Neyland Greenway History
Robert Reese Neyland (February 17, 1892 – March 28, 1962) was an American football coach and also served the U.S. Army, reaching the rank of General.
He was born in Greenville, Texas and was appointed to West Point by Congressman Sam Rayburn, graduating in 1916. He was a football and baseball star during his time there. He was commissioned as an officer in the Corps of Engineers and served in France during World War I. After the war he served as an aide to Douglas MacArthur, then superintendent at West Point, and became an assistant football coach.
In an effort to continue coaching, he became Professor of Military Science at the University of Tennessee. Neyland became head coach of the Volunteers in 1926. He coached the team for nine years and was then called to military service for one year in Panama. He then retired from the military and returned to Tennessee to coach.
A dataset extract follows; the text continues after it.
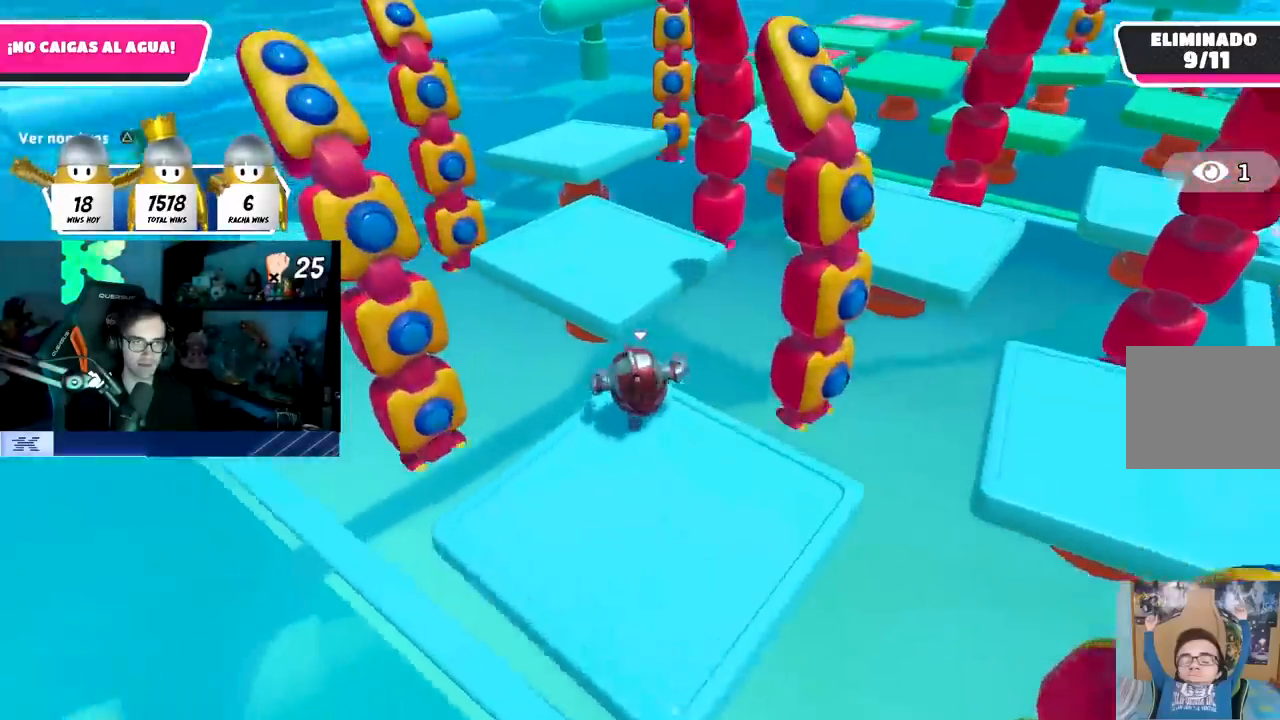
{"buttons": [], "left_stick": "up", "right_stick": "center", "events": [[33, "CROSS", "down"], [200, "CROSS", "up"], [317, "right_stick", "left"], [467, "right_stick", "center"]]}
Under his direction, the Volunteers went undefeated in 1938 and 1939. Neyland was again called to military service in 1941. In 1946, he retired from military service a second time with the rank of brigadier general. He returned as the Volunteers coach through 1952. Neyland led the team to a national championship in 1951. He then served as athletic director at the university until his death.
Neyland remains the all-time winningest coach in Volunteer history with 173 wins in 213 games, 6 Southeastern Conference championships, and 4 national championships. Neyland Stadium, the football stadium at the University of Tennessee, was designed by the coach and named in his honor.
General Neyland was inducted into the College Football Hall of Fame as a coach in 1956. He is also famous for composing the "7 Maxims of Football."